> _TASK TO COMPLETE_: The records must be repeated exactly and in their entirety.
***
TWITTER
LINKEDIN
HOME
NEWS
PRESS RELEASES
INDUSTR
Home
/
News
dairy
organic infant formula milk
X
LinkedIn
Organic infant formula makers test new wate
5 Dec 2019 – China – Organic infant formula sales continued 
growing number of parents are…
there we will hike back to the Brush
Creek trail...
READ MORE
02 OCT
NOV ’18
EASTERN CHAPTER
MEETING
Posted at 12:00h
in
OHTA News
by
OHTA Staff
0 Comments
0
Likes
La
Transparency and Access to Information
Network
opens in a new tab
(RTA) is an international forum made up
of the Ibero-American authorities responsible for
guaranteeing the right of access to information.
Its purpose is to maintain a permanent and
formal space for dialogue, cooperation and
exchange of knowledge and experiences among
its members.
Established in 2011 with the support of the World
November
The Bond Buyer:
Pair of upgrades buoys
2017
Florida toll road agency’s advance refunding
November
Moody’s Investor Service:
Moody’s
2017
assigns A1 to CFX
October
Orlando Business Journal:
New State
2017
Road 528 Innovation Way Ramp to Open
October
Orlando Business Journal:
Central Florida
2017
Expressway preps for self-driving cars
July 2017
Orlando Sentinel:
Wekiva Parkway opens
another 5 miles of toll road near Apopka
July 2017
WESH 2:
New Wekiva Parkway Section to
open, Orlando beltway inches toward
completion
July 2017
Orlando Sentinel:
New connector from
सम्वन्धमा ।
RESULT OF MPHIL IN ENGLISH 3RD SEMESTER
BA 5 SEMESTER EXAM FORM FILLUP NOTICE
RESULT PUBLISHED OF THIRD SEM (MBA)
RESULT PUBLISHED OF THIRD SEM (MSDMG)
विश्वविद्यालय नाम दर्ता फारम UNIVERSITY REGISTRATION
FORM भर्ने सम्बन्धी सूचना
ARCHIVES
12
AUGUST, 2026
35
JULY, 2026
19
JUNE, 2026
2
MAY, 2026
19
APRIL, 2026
***
> _ANSWER SECTION_:
TWITTER
LINKEDIN
HOME
NEWS
PRESS RELEASES
INDUSTR
Home
/
News
dairy
organic infant formula milk
X
LinkedIn
Organic infant formula makers test new wate
5 Dec 2019 – China – Organic infant formula sales continued 
growing number of parents are…
there we will hike back to the Brush
Creek trail...
READ MORE
02 OCT
NOV ’18
EASTERN CHAPTER
MEETING
Posted at 12:00h
in
OHTA News
by
OHTA Staff
0 Comments
0
Likes
La
Transparency and Access to Information
Network
opens in a new tab
(RTA) is an international forum made up
of the Ibero-American authorities responsible for
guaranteeing the right of access to information.
Its purpose is to maintain a permanent and
formal space for dialogue, cooperation and
exchange of knowledge and experiences among
its members.
Established in 2011 with the support of the World
November
The Bond Buyer:
Pair of upgrades buoys
2017
Florida toll road agency’s advance refunding
November
Moody’s Investor Service:
Moody’s
2017
assigns A1 to CFX
October
Orlando Business Journal:
New State
2017
Road 528 Innovation Way Ramp to Open
October
Orlando Business Journal:
Central Florida
2017
Expressway preps for self-driving cars
July 2017
Orlando Sentinel:
Wekiva Parkway opens
another 5 miles of toll road near Apopka
July 2017
WESH 2:
New Wekiva Parkway Section to
open, Orlando beltway inches toward
completion
July 2017
Orlando Sentinel:
New connector from
सम्वन्धमा ।
RESULT OF MPHIL IN ENGLISH 3RD SEMESTER
BA 5 SEMESTER EXAM FORM FILLUP NOTICE
RESULT PUBLISHED OF THIRD SEM (MBA)
RESULT PUBLISHED OF THIRD SEM (MSDMG)
विश्वविद्यालय नाम दर्ता फारम UNIVERSITY REGISTRATION
FORM भर्ने सम्बन्धी सूचना
ARCHIVES
12
AUGUST, 2026
35
JULY, 2026
19
JUNE, 2026
2
MAY, 2026
19
APRIL, 2026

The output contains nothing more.